>>>>>

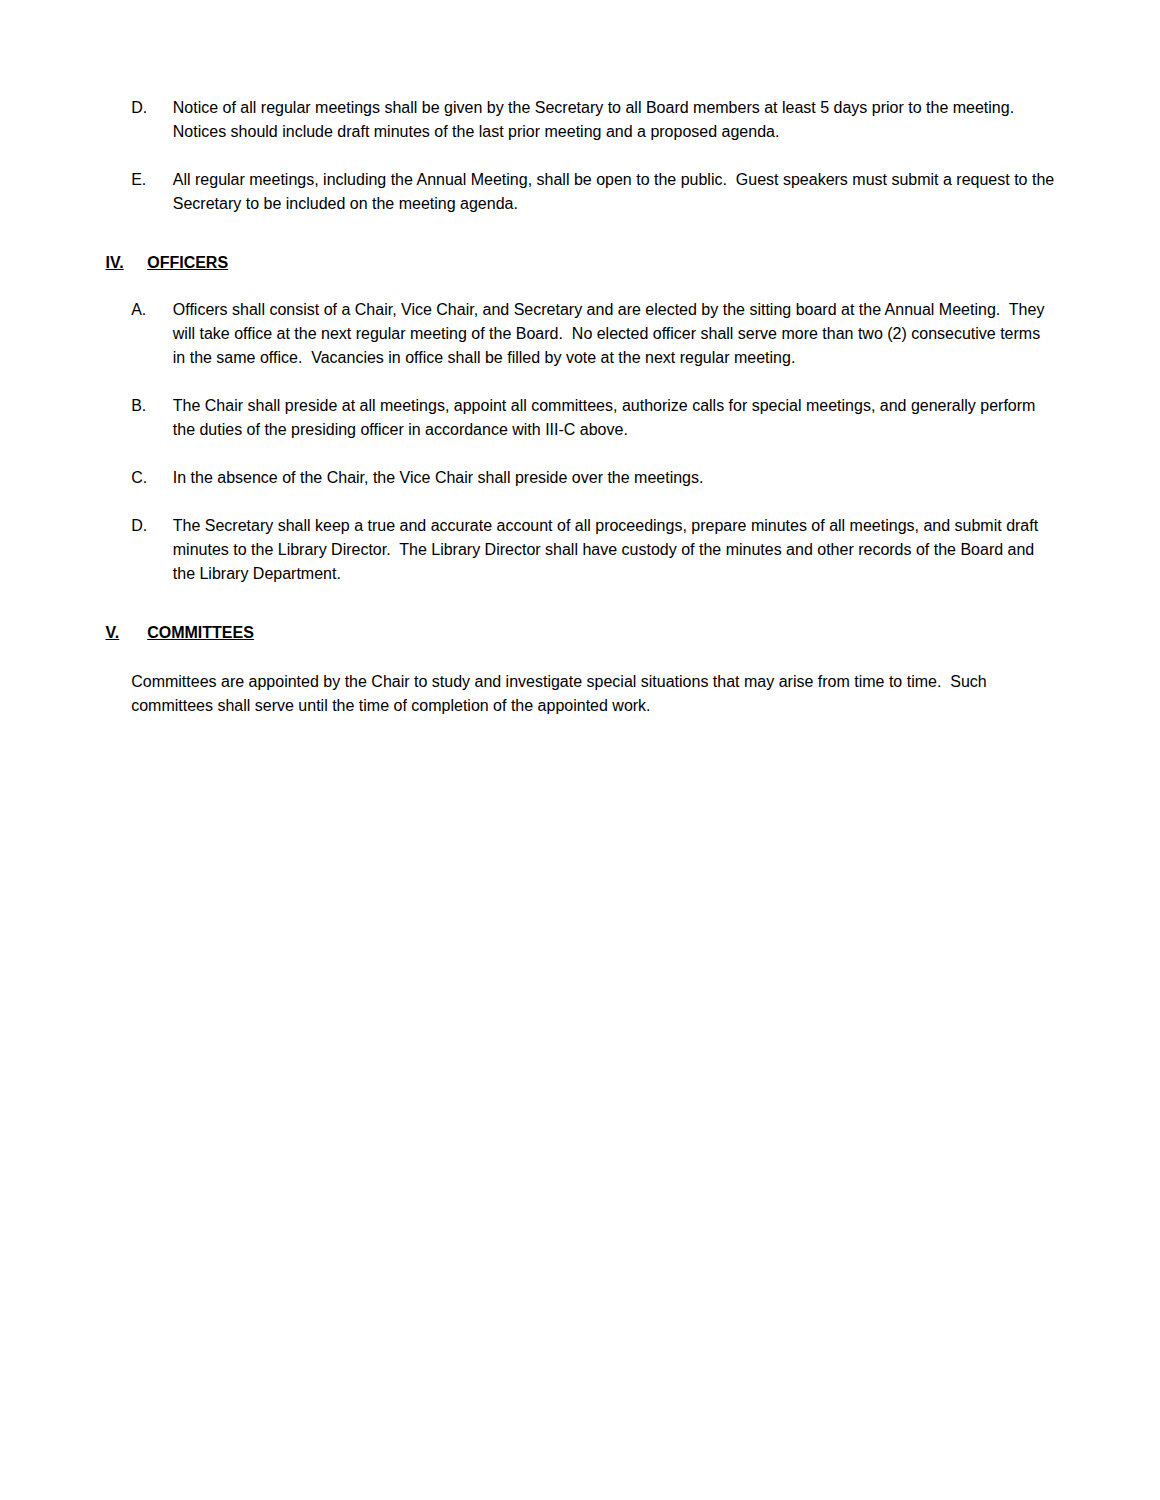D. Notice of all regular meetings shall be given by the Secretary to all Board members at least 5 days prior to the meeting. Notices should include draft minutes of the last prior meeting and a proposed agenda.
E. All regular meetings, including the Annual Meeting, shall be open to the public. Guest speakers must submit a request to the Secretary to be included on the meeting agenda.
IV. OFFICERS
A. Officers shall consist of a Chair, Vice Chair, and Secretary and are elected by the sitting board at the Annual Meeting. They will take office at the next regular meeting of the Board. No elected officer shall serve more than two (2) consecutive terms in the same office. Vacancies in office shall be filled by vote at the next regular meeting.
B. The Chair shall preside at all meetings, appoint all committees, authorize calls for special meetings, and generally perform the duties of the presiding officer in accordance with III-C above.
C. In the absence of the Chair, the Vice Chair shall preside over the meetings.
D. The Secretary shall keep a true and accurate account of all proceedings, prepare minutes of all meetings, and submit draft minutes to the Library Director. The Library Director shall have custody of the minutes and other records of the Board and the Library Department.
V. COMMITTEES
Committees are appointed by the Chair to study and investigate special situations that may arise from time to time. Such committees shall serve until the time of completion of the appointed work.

<<<<<
>>>>>

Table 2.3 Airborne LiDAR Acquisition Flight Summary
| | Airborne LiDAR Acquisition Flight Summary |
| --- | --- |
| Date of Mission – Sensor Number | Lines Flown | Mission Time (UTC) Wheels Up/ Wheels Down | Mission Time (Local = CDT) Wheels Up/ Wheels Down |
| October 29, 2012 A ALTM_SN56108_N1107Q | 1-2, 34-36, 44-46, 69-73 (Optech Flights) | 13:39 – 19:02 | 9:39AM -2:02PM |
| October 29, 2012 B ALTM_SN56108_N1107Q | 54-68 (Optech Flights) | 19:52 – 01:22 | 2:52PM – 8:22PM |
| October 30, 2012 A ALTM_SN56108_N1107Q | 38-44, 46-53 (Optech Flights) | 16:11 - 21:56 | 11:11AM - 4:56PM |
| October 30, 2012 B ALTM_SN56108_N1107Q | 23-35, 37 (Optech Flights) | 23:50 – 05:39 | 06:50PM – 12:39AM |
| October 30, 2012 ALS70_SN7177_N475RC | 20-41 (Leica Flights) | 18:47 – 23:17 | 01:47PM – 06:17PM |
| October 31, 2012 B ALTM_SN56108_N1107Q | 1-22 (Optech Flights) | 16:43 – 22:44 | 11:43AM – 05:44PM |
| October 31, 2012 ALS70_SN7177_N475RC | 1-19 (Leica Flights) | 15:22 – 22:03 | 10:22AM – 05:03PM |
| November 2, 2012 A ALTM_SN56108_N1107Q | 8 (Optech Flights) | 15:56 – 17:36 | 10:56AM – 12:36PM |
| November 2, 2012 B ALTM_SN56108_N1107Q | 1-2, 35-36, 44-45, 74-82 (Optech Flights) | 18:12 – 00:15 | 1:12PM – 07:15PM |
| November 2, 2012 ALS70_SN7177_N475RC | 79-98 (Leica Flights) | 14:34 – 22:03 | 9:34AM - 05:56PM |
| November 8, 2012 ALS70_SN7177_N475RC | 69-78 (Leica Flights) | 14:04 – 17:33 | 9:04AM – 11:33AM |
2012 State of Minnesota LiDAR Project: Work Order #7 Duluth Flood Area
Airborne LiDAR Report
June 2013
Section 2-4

<<<<<
>>>>>

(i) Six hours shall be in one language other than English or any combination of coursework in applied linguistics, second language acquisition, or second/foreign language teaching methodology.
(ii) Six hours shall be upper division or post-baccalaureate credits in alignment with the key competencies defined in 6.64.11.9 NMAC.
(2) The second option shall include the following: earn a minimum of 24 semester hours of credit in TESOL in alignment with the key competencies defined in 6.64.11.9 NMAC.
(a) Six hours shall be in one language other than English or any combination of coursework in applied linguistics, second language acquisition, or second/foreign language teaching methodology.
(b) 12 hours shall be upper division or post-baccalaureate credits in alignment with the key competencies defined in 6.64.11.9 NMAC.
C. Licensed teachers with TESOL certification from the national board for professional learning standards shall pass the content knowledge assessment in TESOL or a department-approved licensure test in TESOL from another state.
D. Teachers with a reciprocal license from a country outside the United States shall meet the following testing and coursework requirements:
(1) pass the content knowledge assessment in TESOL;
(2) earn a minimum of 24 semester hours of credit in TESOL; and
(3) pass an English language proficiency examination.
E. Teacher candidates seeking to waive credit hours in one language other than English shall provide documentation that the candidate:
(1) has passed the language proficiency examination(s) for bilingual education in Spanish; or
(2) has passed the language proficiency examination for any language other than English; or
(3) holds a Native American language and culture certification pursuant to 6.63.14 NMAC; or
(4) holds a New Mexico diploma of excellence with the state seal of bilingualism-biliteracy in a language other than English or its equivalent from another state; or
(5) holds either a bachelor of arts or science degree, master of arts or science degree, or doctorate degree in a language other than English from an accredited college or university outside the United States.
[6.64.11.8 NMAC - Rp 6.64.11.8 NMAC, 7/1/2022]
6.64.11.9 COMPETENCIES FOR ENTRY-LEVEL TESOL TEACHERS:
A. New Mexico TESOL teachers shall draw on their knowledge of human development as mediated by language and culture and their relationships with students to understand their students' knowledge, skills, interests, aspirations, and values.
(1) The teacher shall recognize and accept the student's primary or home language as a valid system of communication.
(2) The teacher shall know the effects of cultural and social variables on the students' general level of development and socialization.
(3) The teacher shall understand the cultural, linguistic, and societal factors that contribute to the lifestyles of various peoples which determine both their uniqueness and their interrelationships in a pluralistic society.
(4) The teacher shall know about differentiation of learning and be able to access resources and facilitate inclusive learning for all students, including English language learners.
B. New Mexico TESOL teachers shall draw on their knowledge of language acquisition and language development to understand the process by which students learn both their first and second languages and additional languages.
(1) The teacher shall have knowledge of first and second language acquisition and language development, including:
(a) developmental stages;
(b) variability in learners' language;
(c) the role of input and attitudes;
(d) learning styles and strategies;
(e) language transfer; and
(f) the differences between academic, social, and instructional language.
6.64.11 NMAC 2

<<<<<

Above this task is a listing. Restate, word for word and with nothing added, the lines from the one with "(a) Six hours" through the one with "(3) holds a".

§ **RESPONSE TO THE EXERCISE**:
(a) Six hours shall be in one language other than English or any combination of coursework in applied linguistics, second language acquisition, or second/foreign language teaching methodology.
(b) 12 hours shall be upper division or post-baccalaureate credits in alignment with the key competencies defined in 6.64.11.9 NMAC.
C. Licensed teachers with TESOL certification from the national board for professional learning standards shall pass the content knowledge assessment in TESOL or a department-approved licensure test in TESOL from another state.
D. Teachers with a reciprocal license from a country outside the United States shall meet the following testing and coursework requirements:
(1) pass the content knowledge assessment in TESOL;
(2) earn a minimum of 24 semester hours of credit in TESOL; and
(3) pass an English language proficiency examination.
E. Teacher candidates seeking to waive credit hours in one language other than English shall provide documentation that the candidate:
(1) has passed the language proficiency examination(s) for bilingual education in Spanish; or
(2) has passed the language proficiency examination for any language other than English; or
(3) holds a Native American language and culture certification pursuant to 6.63.14 NMAC; or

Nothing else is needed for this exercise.